C’est aussi la conclusion du récit d’aujourd’hui : « si vous avez la foi… rien ne vous sera impossible » (Mt 17, 20). Selon l’évangéliste Matthieu, la raison de l’échec des disciples est clairement identifiée : il s’agit de l’insuffisance de leur foi. Selon notre Seigneur, une foi aussi minuscule qu’un grain de sénevé aurait suffi à obtenir la guérison. L’échec est donc dû à l’attitude des apôtres n’ayant pas confiance dans le Seigneur ou doutant de lui. La péricope d’aujourd’hui rappelle à nous tous, en tant que disciples du Christ, que notre salut, représenter dans le langage biblique par les miracles de guérison, s’opère dans le cadre de la foi.
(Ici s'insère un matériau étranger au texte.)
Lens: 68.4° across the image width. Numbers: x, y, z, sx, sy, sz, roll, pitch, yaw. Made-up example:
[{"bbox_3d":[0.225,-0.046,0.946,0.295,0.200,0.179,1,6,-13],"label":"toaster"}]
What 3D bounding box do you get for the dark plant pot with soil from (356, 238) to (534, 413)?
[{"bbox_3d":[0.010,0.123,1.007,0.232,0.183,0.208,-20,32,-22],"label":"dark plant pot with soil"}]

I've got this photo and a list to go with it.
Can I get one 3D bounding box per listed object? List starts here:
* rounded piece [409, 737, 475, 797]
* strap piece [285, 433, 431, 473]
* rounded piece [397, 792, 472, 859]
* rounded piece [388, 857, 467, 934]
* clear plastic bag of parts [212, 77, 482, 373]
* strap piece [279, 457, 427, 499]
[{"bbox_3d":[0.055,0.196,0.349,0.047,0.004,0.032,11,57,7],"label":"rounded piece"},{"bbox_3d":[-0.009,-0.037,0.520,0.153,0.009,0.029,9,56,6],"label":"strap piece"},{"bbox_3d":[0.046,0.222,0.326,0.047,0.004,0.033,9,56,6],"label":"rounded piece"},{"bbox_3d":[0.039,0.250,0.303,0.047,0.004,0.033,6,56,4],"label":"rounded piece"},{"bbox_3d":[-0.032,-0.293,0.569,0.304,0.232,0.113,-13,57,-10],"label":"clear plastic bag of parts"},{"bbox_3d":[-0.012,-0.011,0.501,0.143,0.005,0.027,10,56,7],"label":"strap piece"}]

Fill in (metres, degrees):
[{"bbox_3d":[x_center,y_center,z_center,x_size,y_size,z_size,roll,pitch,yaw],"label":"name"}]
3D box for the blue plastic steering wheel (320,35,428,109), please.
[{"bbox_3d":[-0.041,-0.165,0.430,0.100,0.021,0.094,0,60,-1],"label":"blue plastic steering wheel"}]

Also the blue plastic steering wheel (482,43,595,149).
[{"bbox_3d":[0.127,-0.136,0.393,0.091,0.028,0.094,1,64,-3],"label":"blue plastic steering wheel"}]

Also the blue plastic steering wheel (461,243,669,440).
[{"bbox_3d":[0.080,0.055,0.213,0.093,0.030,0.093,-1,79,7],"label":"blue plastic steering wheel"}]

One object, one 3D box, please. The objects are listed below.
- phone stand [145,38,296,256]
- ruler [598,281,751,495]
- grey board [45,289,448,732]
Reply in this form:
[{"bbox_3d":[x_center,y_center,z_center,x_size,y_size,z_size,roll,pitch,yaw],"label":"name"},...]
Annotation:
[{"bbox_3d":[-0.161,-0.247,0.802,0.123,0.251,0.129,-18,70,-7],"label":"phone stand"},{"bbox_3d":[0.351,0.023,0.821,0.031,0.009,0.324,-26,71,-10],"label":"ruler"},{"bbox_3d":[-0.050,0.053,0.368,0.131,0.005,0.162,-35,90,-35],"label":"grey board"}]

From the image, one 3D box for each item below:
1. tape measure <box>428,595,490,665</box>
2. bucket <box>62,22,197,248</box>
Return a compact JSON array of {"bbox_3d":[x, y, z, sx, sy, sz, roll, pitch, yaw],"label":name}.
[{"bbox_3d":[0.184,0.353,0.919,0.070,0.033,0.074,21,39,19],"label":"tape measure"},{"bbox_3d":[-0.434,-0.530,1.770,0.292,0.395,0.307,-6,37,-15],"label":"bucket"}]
Si vous avez la foi… rien ne vous sera impossible

Mais le Seigneur rappelle également dans le récit d’aujourd’hui que « cette sorte de démon ne sort que par la prière et par le jeûne » (Mt 17, 21). Saint Jean Chrysostome commentant ce passage souligne le bien que nous apportent la prière lorsqu’elle est associée au jeûne : « Celui qui prie et qui jeûne comme nous disons, n’a plus besoin de tous les faux biens de la terre, et celui qui n’a plus besoin de ces biens en est d’ordinaire fort détaché, et est toujours prêt à faire l’aumône. Celui qui jeûne a l’esprit fervent, toujours élevé au ciel. Il prie avec application. Il éteint en lui les mauvais désirs. Il fléchit Dieu et apaise sa colère. Il humilie son âme et réprime son orgueil » (Homélie sur Matthieu 57, 4).
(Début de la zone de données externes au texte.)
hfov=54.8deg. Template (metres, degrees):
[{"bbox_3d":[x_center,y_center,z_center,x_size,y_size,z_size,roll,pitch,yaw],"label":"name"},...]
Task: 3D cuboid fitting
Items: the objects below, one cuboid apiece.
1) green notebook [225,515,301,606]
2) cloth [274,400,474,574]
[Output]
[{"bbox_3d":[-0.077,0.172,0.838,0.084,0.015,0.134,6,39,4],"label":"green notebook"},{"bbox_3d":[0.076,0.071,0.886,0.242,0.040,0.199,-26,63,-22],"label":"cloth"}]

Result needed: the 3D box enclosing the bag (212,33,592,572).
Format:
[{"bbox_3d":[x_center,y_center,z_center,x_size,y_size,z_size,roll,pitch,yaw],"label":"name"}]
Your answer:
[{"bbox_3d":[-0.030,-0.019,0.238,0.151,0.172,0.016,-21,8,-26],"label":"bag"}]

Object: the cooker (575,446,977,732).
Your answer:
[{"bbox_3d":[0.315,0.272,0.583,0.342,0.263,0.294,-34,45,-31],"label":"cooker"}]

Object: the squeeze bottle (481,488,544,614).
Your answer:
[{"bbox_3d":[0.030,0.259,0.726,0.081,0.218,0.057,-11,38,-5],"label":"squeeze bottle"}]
Pour avoir une foi inébranlable, pour avoir pleinement confiance en Dieu, nous devons rejeter notre orgueil. Nous devons nous considérer comme des serviteurs inutiles, puisque nous n’avons fait que ce que nous devions faire, rien de plus (cf. Lc 17, 10). Nous devons acquérir l’humilité. Nous devons reconnaître que sans Dieu, nous ne pouvons rien faire (cf. Jn 15, 5). Pour cela, la prière associée au jeûne peut nous aider.
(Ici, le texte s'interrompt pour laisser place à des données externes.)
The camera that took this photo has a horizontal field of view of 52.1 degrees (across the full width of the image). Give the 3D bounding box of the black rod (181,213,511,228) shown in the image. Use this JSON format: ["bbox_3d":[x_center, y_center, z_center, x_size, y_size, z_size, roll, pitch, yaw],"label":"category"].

Le récit d’aujourd’hui fait suite au récit de la Transfiguration (Mt 17, 1-9). Il se termine par l’annonce de la mort et de la résurrection du Christ le troisième jour (Mt 17, 23). La transfiguration du Christ nous fait comprendre le mystère de la Passion et de la Résurrection. C’est d’ailleurs pourquoi nous fêtons le 6 août la Transfiguration, soit quarante jour avant le fête de l’Exaltation de la Croix le 14 septembre. Or, comme le souligne l’évangéliste Luc, le Seigneur s’était retirer sur la montagne pour prier (Lc 9, 28). C’est pendant la prière qu’il s’est transfiguré. Et c’est après avoir prié qu’il accomplit le miracle d’aujourd’hui.

Notre Seigneur nous montre donc le chemin qui mène vers le salut. C’est par la prière et par le jeûne que nous pouvons transfigurer notre être. C’est par la prière et par le jeûne que nous pouvons nous consacrer entièrement à lui, et lui faire entièrement confiance. C’est en acquérant cette foi que nous arriverons à transformer par Sa grâce notre personne et ainsi, tout deviendra possible dans notre vie grâce à Lui. Que par l’ascèse de la prière et du jeûne Il nous accorde d’avoir cette foi, ne serait-ce qu’aussi petite qu’un grain de sénevé pour faire bouger les montagnes. Et alors, nous serons étonnés combien notre vie sera transformée, combien nos échecs et nos faiblesses, dus au manque de notre foi, seront guéris et nous permettrons de progresser vers Lui. A Lui honneur et adoration dans les siècles des siècles. Amen.